Buruknya kualitas pelayanan yang diberikan perusahaan atau institusi publik sudah sejak lama disadari mengakibatkan banyak kerugian. Tidak semua konsumen yang kecewa terhadap pelayanan perusahaan dengan senang hati menyampaikan keluhannya. Artinya meski mereka tidak menyampaikan keluhannya, bukan berarti secara otomatis dianggap puas. Kenyataannya, justru 96% konsumen yang tidak puas secara diam-diam beralih ke jasa pesaing. Itu artinya, diamnya konsumen merupakan sinyal buruk bagi perusahaan karena 4% yang menyampaikan keluhan biasanya adalah mereka yang benar-benar setia pada layanan perusahaan. Indikasi ini bermakna, setiap satu pelanggan yang tidak puas pada dasarnya mewakili 25 pelanggan lain yang kecewa. Bila setiap hari ada 100 pelanggan yang mengeluh, berarti terdapat 2500 konsumen yang kecewa. Angka ini akan melonjak dalam sebulan (30 hari), terdapat 75.000 konsumen kecewa. Jika diasumsikan setiap konsumen mendatangkan laba sebesar Rp 1.000,00 maka perusahaan tanpa disadari telah kehilangan keuntungan Rp 75 juta sebulan atau 900 juta setahun (Lupiyoadi, 2006).
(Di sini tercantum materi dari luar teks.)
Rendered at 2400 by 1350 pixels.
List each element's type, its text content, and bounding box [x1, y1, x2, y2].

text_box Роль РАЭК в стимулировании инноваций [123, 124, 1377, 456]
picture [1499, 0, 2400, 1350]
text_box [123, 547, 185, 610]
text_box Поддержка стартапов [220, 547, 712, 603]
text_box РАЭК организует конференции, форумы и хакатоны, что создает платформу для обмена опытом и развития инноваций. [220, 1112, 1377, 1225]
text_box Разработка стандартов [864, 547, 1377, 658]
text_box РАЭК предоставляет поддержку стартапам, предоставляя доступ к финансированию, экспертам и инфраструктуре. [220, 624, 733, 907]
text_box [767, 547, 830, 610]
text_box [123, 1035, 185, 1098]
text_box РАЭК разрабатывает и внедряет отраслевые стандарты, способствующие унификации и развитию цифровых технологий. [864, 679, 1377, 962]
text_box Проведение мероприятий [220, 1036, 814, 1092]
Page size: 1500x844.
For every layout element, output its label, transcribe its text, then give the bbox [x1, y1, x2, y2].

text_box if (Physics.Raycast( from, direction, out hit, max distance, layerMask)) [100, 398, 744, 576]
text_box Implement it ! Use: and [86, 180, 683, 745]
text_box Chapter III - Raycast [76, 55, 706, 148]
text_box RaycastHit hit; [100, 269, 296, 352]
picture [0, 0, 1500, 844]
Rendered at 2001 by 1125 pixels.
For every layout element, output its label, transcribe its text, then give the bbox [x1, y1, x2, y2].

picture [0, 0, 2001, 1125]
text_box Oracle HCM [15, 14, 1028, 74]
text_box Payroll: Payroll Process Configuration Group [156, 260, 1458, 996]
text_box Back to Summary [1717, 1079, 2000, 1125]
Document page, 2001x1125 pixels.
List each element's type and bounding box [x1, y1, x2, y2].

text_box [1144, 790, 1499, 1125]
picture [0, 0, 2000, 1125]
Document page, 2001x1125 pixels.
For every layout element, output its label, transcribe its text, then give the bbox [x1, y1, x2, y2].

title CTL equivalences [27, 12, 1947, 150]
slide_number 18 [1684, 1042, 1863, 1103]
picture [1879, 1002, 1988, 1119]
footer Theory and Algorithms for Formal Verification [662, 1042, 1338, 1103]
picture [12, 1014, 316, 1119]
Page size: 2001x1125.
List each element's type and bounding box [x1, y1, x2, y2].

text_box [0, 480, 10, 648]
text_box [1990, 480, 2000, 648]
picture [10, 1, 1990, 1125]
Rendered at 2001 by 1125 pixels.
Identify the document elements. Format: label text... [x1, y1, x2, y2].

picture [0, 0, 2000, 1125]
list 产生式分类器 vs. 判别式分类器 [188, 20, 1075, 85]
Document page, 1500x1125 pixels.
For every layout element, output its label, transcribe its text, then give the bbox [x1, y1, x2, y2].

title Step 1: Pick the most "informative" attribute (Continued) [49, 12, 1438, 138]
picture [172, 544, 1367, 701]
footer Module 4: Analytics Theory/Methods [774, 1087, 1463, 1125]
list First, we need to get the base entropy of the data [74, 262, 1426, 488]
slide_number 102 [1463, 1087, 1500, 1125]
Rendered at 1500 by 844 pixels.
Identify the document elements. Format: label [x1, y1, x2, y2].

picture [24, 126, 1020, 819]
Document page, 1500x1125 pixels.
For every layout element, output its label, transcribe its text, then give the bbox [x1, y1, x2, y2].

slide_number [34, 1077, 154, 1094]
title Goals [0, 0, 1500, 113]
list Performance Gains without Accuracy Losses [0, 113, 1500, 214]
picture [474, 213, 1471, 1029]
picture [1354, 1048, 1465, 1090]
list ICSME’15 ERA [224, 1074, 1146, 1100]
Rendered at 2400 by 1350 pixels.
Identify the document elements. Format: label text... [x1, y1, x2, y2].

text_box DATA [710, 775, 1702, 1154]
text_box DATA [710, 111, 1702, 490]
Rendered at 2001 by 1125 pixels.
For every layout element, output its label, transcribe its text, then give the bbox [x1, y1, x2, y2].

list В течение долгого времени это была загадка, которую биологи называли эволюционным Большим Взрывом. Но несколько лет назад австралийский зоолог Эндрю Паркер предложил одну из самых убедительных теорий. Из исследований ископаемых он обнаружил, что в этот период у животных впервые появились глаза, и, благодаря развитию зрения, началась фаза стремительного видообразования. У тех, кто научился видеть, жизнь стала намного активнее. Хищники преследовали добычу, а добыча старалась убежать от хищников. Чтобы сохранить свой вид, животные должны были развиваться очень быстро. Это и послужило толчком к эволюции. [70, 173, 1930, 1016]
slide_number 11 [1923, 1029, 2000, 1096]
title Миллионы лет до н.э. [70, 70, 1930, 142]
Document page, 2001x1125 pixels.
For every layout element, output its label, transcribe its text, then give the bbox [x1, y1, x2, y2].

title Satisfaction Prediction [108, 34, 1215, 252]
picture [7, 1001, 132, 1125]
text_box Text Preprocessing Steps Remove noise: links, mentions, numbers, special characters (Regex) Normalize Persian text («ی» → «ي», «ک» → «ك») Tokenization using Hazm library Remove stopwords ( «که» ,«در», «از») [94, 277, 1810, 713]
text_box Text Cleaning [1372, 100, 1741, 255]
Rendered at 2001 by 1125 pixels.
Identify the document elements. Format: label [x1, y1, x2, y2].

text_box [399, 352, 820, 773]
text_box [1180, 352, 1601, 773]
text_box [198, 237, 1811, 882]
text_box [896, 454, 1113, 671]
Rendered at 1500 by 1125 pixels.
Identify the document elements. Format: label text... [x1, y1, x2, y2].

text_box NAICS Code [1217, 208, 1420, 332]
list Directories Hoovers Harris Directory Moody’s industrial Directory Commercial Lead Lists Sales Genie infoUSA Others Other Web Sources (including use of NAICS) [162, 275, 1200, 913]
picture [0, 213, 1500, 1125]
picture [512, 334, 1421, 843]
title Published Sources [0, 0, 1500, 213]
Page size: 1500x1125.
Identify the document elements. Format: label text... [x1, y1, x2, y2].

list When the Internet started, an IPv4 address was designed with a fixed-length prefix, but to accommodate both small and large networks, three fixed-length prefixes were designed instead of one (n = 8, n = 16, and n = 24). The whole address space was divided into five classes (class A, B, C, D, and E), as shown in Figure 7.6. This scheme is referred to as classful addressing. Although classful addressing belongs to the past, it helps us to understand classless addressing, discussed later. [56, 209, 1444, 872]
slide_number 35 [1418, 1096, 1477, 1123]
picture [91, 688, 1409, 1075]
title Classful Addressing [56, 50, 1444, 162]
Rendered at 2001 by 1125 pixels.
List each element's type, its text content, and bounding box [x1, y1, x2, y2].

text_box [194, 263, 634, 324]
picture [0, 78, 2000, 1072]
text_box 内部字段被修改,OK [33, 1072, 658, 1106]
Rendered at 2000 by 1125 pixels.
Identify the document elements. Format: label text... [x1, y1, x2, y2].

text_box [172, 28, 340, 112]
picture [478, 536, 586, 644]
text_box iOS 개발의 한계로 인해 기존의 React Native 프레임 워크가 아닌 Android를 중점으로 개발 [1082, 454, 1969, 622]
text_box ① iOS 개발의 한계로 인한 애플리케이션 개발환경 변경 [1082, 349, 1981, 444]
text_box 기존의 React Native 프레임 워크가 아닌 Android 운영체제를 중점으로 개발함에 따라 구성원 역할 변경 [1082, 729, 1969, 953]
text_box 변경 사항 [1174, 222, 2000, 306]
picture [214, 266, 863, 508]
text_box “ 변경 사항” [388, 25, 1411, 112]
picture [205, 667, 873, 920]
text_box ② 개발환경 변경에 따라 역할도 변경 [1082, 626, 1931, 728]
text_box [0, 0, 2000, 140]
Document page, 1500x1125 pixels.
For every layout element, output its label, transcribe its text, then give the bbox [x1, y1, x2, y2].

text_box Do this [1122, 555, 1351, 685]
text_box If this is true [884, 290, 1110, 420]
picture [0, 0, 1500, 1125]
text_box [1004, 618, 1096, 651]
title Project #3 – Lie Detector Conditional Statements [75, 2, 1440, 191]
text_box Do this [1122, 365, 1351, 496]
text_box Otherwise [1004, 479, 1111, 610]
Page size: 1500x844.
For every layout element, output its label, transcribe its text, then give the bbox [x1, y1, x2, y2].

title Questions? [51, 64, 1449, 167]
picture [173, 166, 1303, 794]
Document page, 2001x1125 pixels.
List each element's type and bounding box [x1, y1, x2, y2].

Mereka yang kecewa tidak hanya meninggalkan perusahaan, tetapi juga menceritakan keburukan layanan yang diterima pada orang lain. Citra buruk akan melekat dalam image perusahaan. Dampaknya calon konsumen akan dapat menjatuhkan pilihannya kepada pesaing. Hal ini berarti perusahaan bukannya melakukan aktivitas marketing, tetapi justru menciptakan demarketing. Efek berikutnya akan terjadi permintaan negatif jangka panjang dan itu berarti kerugian bagi perusahaan.
Lebih parah lagi, kerugian ini akan berlanjut ketika perusahaan berupaya mendapatkan pelanggan baru. Diperlukan biaya diasumsikan lima kali lipat untuk mendapatkan seorang konsumen baru, dibandingkan dengan seseorang yang telah menjadi pelanggan. Dapat dihitung juga biaya yang harus dikeluarkan oleh perusahaan untuk menarik 75.000 konsumen (sebagai ganti konsumen yang meninggalkannya). Jika diasumsikan biaya pemasaran per konsumen rata-rata Rp 10.000,00 maka perusahaan harus mengucurkan dana Rp 750 juta setahun. Tentunya akan lebih hemat bila perusahaan menginvestasikan misal Rp 250 juta untuk meningkatkan sistem pelayanan kualitasnya kepada konsumen, dibanding menelan kerugian Rp 1,65 miliar (Rp 900 juta + Rp 750 juta).
Berdasarkan latar belakang di atas maka disadari pentingnya kepuasan pelanggan bagi perusahaan. Kepuasan pelanggan merupakan konsekuensi dari perbandingan yang dilakukan oleh pelanggan yang membandingkan antara tingkatan dari manfaat yang dirasakan terhadap manfaat yang diharapkan oleh pelanggan (Guiltinan, 1997). Faktor – faktor/atribut-atribut pendorong kepuasan pelanggan adalah sebagai berikut (Irawan, 2004) :
- • Kualitas produk, pelanggan puas apabila setelah membeli dan menggunakan produk tersebut ternyata kualitas produknya baik.
- • Harga, untuk pelanggan yang sensitif, biasanya harga murah adalah sumber kepuasan yang penting karena pelanggan akan mendapatkan value for money yang tinggi.
- • Kualitas pelayanan, kepuasan terhadap kualitas pelayanan biasanya sulit ditiru.
- • Faktor emosional, pelanggan akan merasa puas (bangga) karena adanya emosional value yang diberikan oleh brand dari produk tersebut.
- • Biaya dan kemudahan, pelanggan akan semakin puas apabila relatif mudah, nyaman dan efisien dalam mendapatkan produk atau pelayanan.
Dengan demikian jika meningkatkan performa atribut-atribut di atas, maka kepuasan pelanggan juga akan meningkat. Meningkatnya kepuasan pelanggan ini diharapkan dapat meningkatkan upaya mempertahankan pelanggan (customer retention) yang pada akhirnya akan menghasilkan profit yang lebih besar.
Meningkatkan kepuasan pelanggan akan meningkatkan profit juga dikarenakan pelanggan akan semakin sering membeli produk, membeli dalam jumlah yang lebih banyak dan cenderung untuk mencoba produk lain yang ditawarkan perusahaan sehingga akan menurunkan biaya pemasaran dan penjualan dengan adanya informasi dari mulut ke mulut yang positif.